Women in public diplomacy have long been confronted with a glass ceiling in Washington. It seems that their male counterparts in PD now see such a ceiling as well.

What caught my eye was a comment last weekend by former Secretary of State Madeleine K. Albright. At her 50th class reunion at Wellesley College, Dr. Albright remarked to Boston Globe correspondent Ben Terris that women probably make better diplomats than men.

"In a lot of ways we do have advantages," she said. "Diplomacy is about being able to put yourself into someone else's shoes, to be able to empathize, figure out their perspective. At the risk of making a gross generalization, women are often much better at that."

Maybe that's why, with one exception, all Under-Secretaries of State for Public Diplomacy have been women since the position was created in 1999.

President Bill Clinton chose Evelyn Lieberman to be the first State Department chief of public diplomacy. President George W. Bush appointed three women and one man to the job during his two terms in office (Charlotte Beers, Margaret Tutwiler, Karen Hughes and James Glassman), and President Obama selected Judith McHale.
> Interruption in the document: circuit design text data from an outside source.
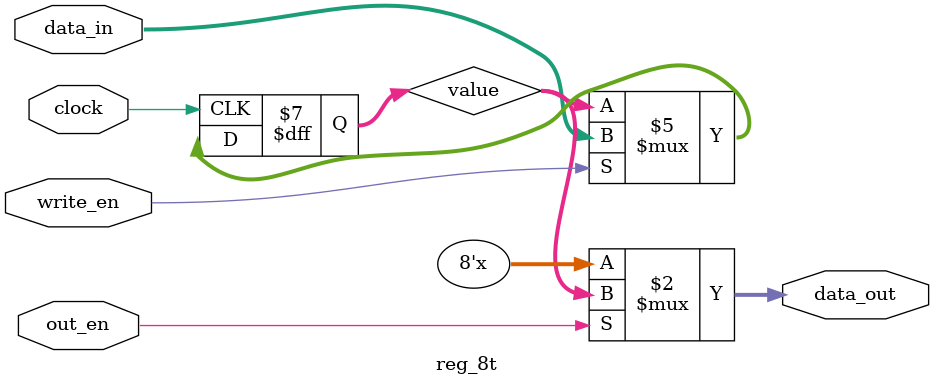
<source format=v>
`timescale 1ns / 1ps

module reg_8t(
    input clock,
    input out_en,
    input write_en,
    input [7:0] data_in,
    output [7:0] data_out
    );
    
    reg [7:0] value;
    
    assign data_out = (out_en == 1'b1) ? value : 8'bZ;
    
    always @(posedge clock) begin
        if (write_en == 1'b1) begin
            value <= data_in;
        end
    end
        
endmodule

</source>
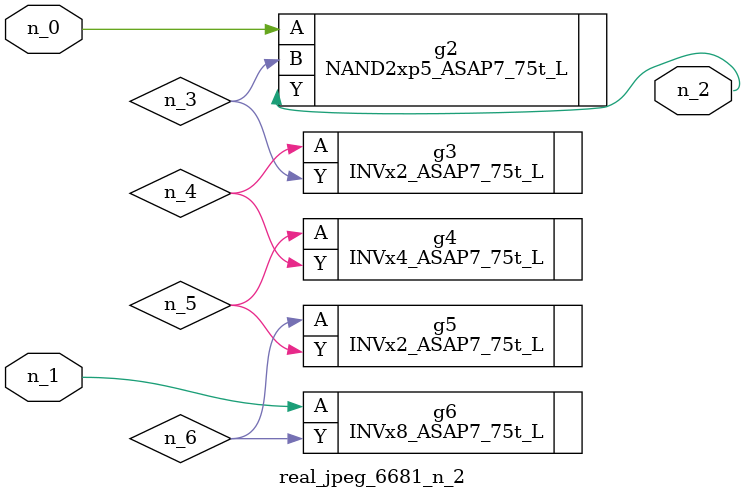
<source format=v>
module real_jpeg_6681_n_2 (n_1, n_0, n_2);

input n_1;
input n_0;

output n_2;

wire n_5;
wire n_4;
wire n_6;
wire n_3;

NAND2xp5_ASAP7_75t_L g2 ( 
.A(n_0),
.B(n_3),
.Y(n_2)
);

INVx8_ASAP7_75t_L g6 ( 
.A(n_1),
.Y(n_6)
);

INVx2_ASAP7_75t_L g3 ( 
.A(n_4),
.Y(n_3)
);

INVx4_ASAP7_75t_L g4 ( 
.A(n_5),
.Y(n_4)
);

INVx2_ASAP7_75t_L g5 ( 
.A(n_6),
.Y(n_5)
);


endmodule
</source>
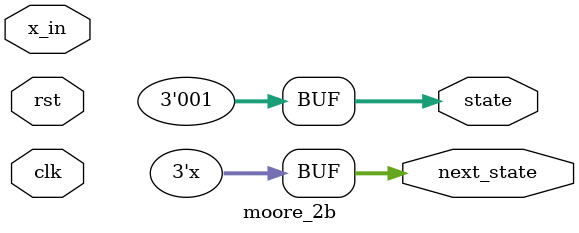
<source format=v>
`timescale 1ns / 1ps


module moore_2b(
    input clk, rst, x_in,
    output reg [2:0] next_state, state
    );
    parameter S0 = 3'b001, S1 = 3'b010, S2 = 3'b100;
    always @(posedge clk, negedge rst) begin
        if(rst)
            state <= next_state;
        else
            state <= S0;
    end
    always @(state, x_in) begin
        case(state)
            S0: if(x_in) next_state = S1; else next_state = S0;
            S1: if(x_in) next_state = S2; else next_state = S1;
            S2: if(x_in) next_state = S0; else next_state = S2;
            default: state <= S0;
        endcase
    end
endmodule

</source>
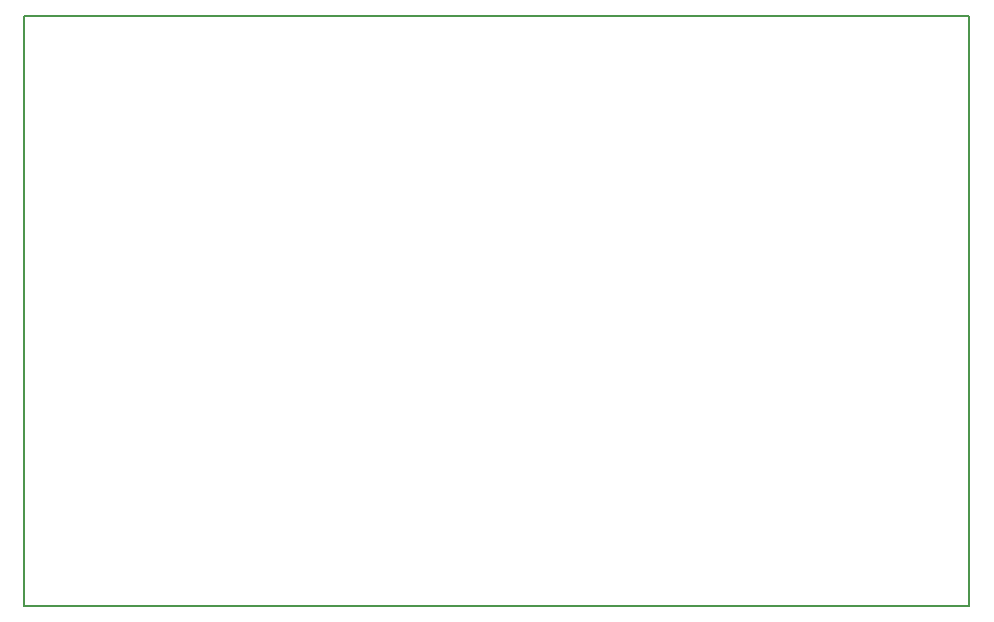
<source format=gbr>
G04 DipTrace 3.3.1.0*
G04 BoardOutline.gbr*
%MOIN*%
G04 #@! TF.FileFunction,Profile*
G04 #@! TF.Part,Single*
%ADD11C,0.005512*%
%FSLAX26Y26*%
G04*
G70*
G90*
G75*
G01*
G04 BoardOutline*
%LPD*%
X393701Y393701D2*
D11*
X3543307D1*
Y2362205D1*
X393701D1*
Y393701D1*
M02*

</source>
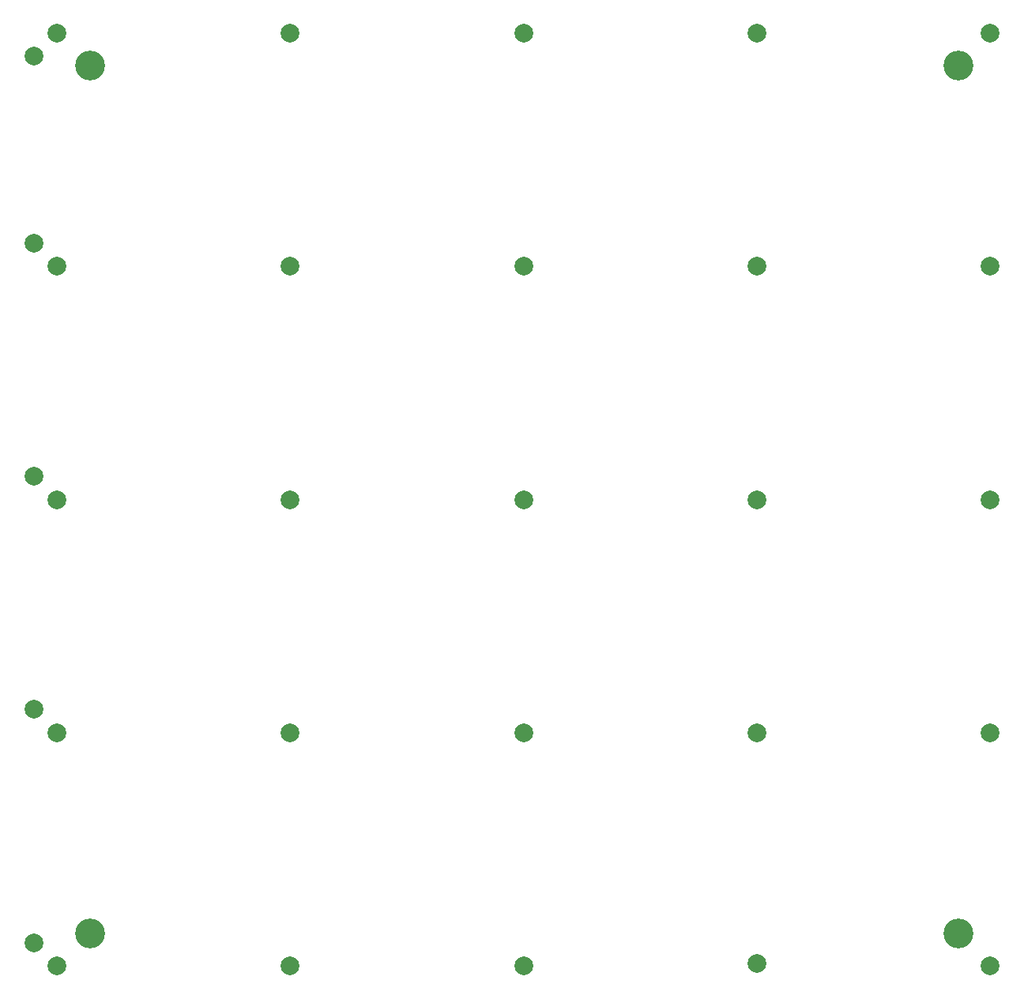
<source format=gbr>
%TF.GenerationSoftware,KiCad,Pcbnew,(5.1.10)-1*%
%TF.CreationDate,2021-09-12T14:26:05+02:00*%
%TF.ProjectId,LED_Cube_5X5X5_PCB2,4c45445f-4375-4626-955f-35583558355f,rev?*%
%TF.SameCoordinates,Original*%
%TF.FileFunction,Soldermask,Top*%
%TF.FilePolarity,Negative*%
%FSLAX46Y46*%
G04 Gerber Fmt 4.6, Leading zero omitted, Abs format (unit mm)*
G04 Created by KiCad (PCBNEW (5.1.10)-1) date 2021-09-12 14:26:05*
%MOMM*%
%LPD*%
G01*
G04 APERTURE LIST*
%ADD10C,2.000000*%
%ADD11C,3.200000*%
G04 APERTURE END LIST*
D10*
%TO.C,J1*%
X99250000Y-43000000D03*
%TD*%
%TO.C,J2*%
X124250000Y-43000000D03*
%TD*%
%TO.C,J3*%
X149250000Y-43000000D03*
%TD*%
%TO.C,J4*%
X174250000Y-43000000D03*
%TD*%
%TO.C,J5*%
X199250000Y-43000000D03*
%TD*%
%TO.C,J6*%
X99250000Y-68000000D03*
%TD*%
%TO.C,J7*%
X124250000Y-68000000D03*
%TD*%
%TO.C,J8*%
X149250000Y-68000000D03*
%TD*%
%TO.C,J9*%
X174250000Y-68000000D03*
%TD*%
%TO.C,J10*%
X199250000Y-68000000D03*
%TD*%
%TO.C,J11*%
X99250000Y-93000000D03*
%TD*%
%TO.C,J12*%
X124250000Y-93000000D03*
%TD*%
%TO.C,J13*%
X149250000Y-93000000D03*
%TD*%
%TO.C,J14*%
X174250000Y-93000000D03*
%TD*%
%TO.C,J15*%
X199250000Y-93000000D03*
%TD*%
%TO.C,J16*%
X99250000Y-118000000D03*
%TD*%
%TO.C,J17*%
X124250000Y-118000000D03*
%TD*%
%TO.C,J18*%
X149250000Y-118000000D03*
%TD*%
%TO.C,J19*%
X174250000Y-118000000D03*
%TD*%
%TO.C,J20*%
X199250000Y-118000000D03*
%TD*%
%TO.C,J21*%
X99250000Y-143000000D03*
%TD*%
%TO.C,J22*%
X124250000Y-143000000D03*
%TD*%
%TO.C,J23*%
X149250000Y-143000000D03*
%TD*%
%TO.C,J24*%
X174250000Y-142750000D03*
%TD*%
%TO.C,J25*%
X199250000Y-143000000D03*
%TD*%
%TO.C,J26*%
X96750000Y-45500000D03*
%TD*%
%TO.C,J27*%
X96750000Y-65500000D03*
%TD*%
%TO.C,J28*%
X96750000Y-90500000D03*
%TD*%
%TO.C,J29*%
X96750000Y-115500000D03*
%TD*%
%TO.C,J30*%
X96750000Y-140500000D03*
%TD*%
D11*
%TO.C,H1*%
X102800000Y-46500000D03*
%TD*%
%TO.C,H2*%
X195800000Y-46500000D03*
%TD*%
%TO.C,H3*%
X195800000Y-139500000D03*
%TD*%
%TO.C,H4*%
X102800000Y-139500000D03*
%TD*%
M02*

</source>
Apparently the male presidents who signed off on those presidential appointments could not make up their minds, as that State PD position has been left vacant more than one-third of the time since 1999.

It should also be noted that from 1997 to the present, three females have served as Secretary of State (Albright, Condoleezza Rice and now Hillary Clinton), with Colin Powell the lone male.

With that new glass ceiling for men at the State Department for the positions of Secretary of State and Under-Secretary for PD, the ceiling for women was shattered at the former U.S. Information Agency, when it was merged into the State Department and the office of the Undersecretary of State for PD was created. It was an all-male director's club at the USIA down through its history, headed by 13 male chiefs during the agency's 46-year existence, 1953-1999 (Streibert, Larson, Allen, Murrow, Rowan, Marks, Shakespeare, Keogh, Reinhardt, Charles Z. Wick, Bruce Gelb, Henry Catto, Duffy).

The Voice of America, which was not merged into the State Department, but survived with quasi-independence from public diplomacy and its glass ceiling in tact, has had 27 VOA directors since 1942, all males with two exceptions: Mary Bitterman, 1980-81 and Evelyn Lieberman, 1997-1999.

Although a woman's diplomatic skills may not be required for the very top director's position at the VOA — located on the protected side of the public diplomacy firewall — their time to shatter the glass ceiling may yet come.